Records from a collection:
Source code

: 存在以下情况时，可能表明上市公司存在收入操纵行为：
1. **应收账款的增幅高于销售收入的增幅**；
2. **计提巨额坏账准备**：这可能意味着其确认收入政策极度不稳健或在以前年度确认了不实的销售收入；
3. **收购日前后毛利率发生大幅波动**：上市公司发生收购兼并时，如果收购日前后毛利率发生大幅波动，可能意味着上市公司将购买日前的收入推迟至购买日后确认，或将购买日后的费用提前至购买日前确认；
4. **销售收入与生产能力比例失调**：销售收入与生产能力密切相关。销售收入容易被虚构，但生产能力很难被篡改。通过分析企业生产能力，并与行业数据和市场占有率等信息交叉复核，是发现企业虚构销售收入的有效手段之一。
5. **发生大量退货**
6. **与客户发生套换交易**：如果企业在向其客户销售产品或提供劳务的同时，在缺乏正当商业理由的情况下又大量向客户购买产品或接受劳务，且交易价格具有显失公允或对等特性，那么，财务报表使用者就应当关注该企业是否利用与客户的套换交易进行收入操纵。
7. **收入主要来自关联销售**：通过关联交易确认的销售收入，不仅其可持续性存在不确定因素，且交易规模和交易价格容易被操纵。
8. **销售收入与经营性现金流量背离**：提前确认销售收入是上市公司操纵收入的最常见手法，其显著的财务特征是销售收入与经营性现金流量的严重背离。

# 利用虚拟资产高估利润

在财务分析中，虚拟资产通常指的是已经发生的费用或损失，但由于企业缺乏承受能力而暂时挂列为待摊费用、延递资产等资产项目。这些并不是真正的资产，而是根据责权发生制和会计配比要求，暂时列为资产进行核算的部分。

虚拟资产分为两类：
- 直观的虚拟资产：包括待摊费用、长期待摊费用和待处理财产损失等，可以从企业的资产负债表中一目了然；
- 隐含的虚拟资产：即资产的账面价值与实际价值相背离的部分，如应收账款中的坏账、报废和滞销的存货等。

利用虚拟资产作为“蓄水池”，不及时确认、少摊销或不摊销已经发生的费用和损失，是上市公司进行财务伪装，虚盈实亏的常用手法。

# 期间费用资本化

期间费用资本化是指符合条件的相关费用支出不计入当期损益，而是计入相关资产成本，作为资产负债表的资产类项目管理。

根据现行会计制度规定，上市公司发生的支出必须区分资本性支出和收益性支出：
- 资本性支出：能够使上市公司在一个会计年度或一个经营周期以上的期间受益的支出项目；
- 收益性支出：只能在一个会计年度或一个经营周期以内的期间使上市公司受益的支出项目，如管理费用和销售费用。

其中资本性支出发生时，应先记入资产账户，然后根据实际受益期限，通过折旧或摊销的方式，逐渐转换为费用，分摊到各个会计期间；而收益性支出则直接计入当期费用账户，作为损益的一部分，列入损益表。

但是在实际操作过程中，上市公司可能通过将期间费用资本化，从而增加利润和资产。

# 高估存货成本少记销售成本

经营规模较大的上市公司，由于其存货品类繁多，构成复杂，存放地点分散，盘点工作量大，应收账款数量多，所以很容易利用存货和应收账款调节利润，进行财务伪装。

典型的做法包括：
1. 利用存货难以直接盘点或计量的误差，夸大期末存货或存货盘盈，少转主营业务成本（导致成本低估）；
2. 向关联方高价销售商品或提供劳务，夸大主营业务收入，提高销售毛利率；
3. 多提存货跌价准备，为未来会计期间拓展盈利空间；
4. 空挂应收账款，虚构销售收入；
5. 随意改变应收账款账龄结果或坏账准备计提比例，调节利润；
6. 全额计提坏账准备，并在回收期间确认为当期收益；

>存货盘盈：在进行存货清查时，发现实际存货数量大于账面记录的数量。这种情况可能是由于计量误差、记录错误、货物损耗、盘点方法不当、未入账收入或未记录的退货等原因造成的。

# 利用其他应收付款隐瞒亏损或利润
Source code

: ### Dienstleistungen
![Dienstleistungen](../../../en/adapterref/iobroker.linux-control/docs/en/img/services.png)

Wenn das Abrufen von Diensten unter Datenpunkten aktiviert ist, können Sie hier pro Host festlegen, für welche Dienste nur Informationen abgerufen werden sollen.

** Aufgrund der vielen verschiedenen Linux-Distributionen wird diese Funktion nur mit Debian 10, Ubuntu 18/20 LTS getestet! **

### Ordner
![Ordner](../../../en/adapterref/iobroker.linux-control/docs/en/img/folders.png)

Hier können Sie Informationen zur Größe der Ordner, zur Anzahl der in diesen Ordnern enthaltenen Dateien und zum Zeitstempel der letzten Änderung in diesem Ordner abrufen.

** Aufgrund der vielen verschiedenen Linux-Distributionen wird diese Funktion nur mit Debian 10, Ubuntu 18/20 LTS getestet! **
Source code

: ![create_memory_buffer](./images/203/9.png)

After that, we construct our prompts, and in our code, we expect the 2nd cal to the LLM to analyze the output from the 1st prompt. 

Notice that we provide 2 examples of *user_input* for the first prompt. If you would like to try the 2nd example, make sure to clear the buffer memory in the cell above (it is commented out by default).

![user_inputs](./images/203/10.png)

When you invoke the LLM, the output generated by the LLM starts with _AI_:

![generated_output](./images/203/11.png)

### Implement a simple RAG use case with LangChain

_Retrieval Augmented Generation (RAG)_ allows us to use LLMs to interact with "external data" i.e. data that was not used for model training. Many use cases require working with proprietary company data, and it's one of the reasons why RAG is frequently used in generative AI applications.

▸ Instructions for the task: Put every line of the records above into a single numbered list, leaving out the blank lines.

▸ Exercise response:
1. Source code
2. : 存在以下情况时，可能表明上市公司存在收入操纵行为：
3. 1. **应收账款的增幅高于销售收入的增幅**；
4. 2. **计提巨额坏账准备**：这可能意味着其确认收入政策极度不稳健或在以前年度确认了不实的销售收入；
5. 3. **收购日前后毛利率发生大幅波动**：上市公司发生收购兼并时，如果收购日前后毛利率发生大幅波动，可能意味着上市公司将购买日前的收入推迟至购买日后确认，或将购买日后的费用提前至购买日前确认；
6. 4. **销售收入与生产能力比例失调**：销售收入与生产能力密切相关。销售收入容易被虚构，但生产能力很难被篡改。通过分析企业生产能力，并与行业数据和市场占有率等信息交叉复核，是发现企业虚构销售收入的有效手段之一。
7. 5. **发生大量退货**
8. 6. **与客户发生套换交易**：如果企业在向其客户销售产品或提供劳务的同时，在缺乏正当商业理由的情况下又大量向客户购买产品或接受劳务，且交易价格具有显失公允或对等特性，那么，财务报表使用者就应当关注该企业是否利用与客户的套换交易进行收入操纵。
9. 7. **收入主要来自关联销售**：通过关联交易确认的销售收入，不仅其可持续性存在不确定因素，且交易规模和交易价格容易被操纵。
10. 8. **销售收入与经营性现金流量背离**：提前确认销售收入是上市公司操纵收入的最常见手法，其显著的财务特征是销售收入与经营性现金流量的严重背离。
11. # 利用虚拟资产高估利润
12. 在财务分析中，虚拟资产通常指的是已经发生的费用或损失，但由于企业缺乏承受能力而暂时挂列为待摊费用、延递资产等资产项目。这些并不是真正的资产，而是根据责权发生制和会计配比要求，暂时列为资产进行核算的部分。
13. 虚拟资产分为两类：
14. - 直观的虚拟资产：包括待摊费用、长期待摊费用和待处理财产损失等，可以从企业的资产负债表中一目了然；
15. - 隐含的虚拟资产：即资产的账面价值与实际价值相背离的部分，如应收账款中的坏账、报废和滞销的存货等。
16. 利用虚拟资产作为“蓄水池”，不及时确认、少摊销或不摊销已经发生的费用和损失，是上市公司进行财务伪装，虚盈实亏的常用手法。
17. # 期间费用资本化
18. 期间费用资本化是指符合条件的相关费用支出不计入当期损益，而是计入相关资产成本，作为资产负债表的资产类项目管理。
19. 根据现行会计制度规定，上市公司发生的支出必须区分资本性支出和收益性支出：
20. - 资本性支出：能够使上市公司在一个会计年度或一个经营周期以上的期间受益的支出项目；
21. - 收益性支出：只能在一个会计年度或一个经营周期以内的期间使上市公司受益的支出项目，如管理费用和销售费用。
22. 其中资本性支出发生时，应先记入资产账户，然后根据实际受益期限，通过折旧或摊销的方式，逐渐转换为费用，分摊到各个会计期间；而收益性支出则直接计入当期费用账户，作为损益的一部分，列入损益表。
23. 但是在实际操作过程中，上市公司可能通过将期间费用资本化，从而增加利润和资产。
24. # 高估存货成本少记销售成本
25. 经营规模较大的上市公司，由于其存货品类繁多，构成复杂，存放地点分散，盘点工作量大，应收账款数量多，所以很容易利用存货和应收账款调节利润，进行财务伪装。
26. 典型的做法包括：
27. 1. 利用存货难以直接盘点或计量的误差，夸大期末存货或存货盘盈，少转主营业务成本（导致成本低估）；
28. 2. 向关联方高价销售商品或提供劳务，夸大主营业务收入，提高销售毛利率；
29. 3. 多提存货跌价准备，为未来会计期间拓展盈利空间；
30. 4. 空挂应收账款，虚构销售收入；
31. 5. 随意改变应收账款账龄结果或坏账准备计提比例，调节利润；
32. 6. 全额计提坏账准备，并在回收期间确认为当期收益；
33. >存货盘盈：在进行存货清查时，发现实际存货数量大于账面记录的数量。这种情况可能是由于计量误差、记录错误、货物损耗、盘点方法不当、未入账收入或未记录的退货等原因造成的。
34. # 利用其他应收付款隐瞒亏损或利润
35. Source code
36. : ### Dienstleistungen
37. ![Dienstleistungen](../../../en/adapterref/iobroker.linux-control/docs/en/img/services.png)
38. Wenn das Abrufen von Diensten unter Datenpunkten aktiviert ist, können Sie hier pro Host festlegen, für welche Dienste nur Informationen abgerufen werden sollen.
39. ** Aufgrund der vielen verschiedenen Linux-Distributionen wird diese Funktion nur mit Debian 10, Ubuntu 18/20 LTS getestet! **
40. ### Ordner
41. ![Ordner](../../../en/adapterref/iobroker.linux-control/docs/en/img/folders.png)
42. Hier können Sie Informationen zur Größe der Ordner, zur Anzahl der in diesen Ordnern enthaltenen Dateien und zum Zeitstempel der letzten Änderung in diesem Ordner abrufen.
43. ** Aufgrund der vielen verschiedenen Linux-Distributionen wird diese Funktion nur mit Debian 10, Ubuntu 18/20 LTS getestet! **
44. Source code
45. : ![create_memory_buffer](./images/203/9.png)
46. After that, we construct our prompts, and in our code, we expect the 2nd cal to the LLM to analyze the output from the 1st prompt. 
47. Notice that we provide 2 examples of *user_input* for the first prompt. If you would like to try the 2nd example, make sure to clear the buffer memory in the cell above (it is commented out by default).
48. ![user_inputs](./images/203/10.png)
49. When you invoke the LLM, the output generated by the LLM starts with _AI_:
50. ![generated_output](./images/203/11.png)
51. ### Implement a simple RAG use case with LangChain
52. _Retrieval Augmented Generation (RAG)_ allows us to use LLMs to interact with "external data" i.e. data that was not used for model training. Many use cases require working with proprietary company data, and it's one of the reasons why RAG is frequently used in generative AI applications.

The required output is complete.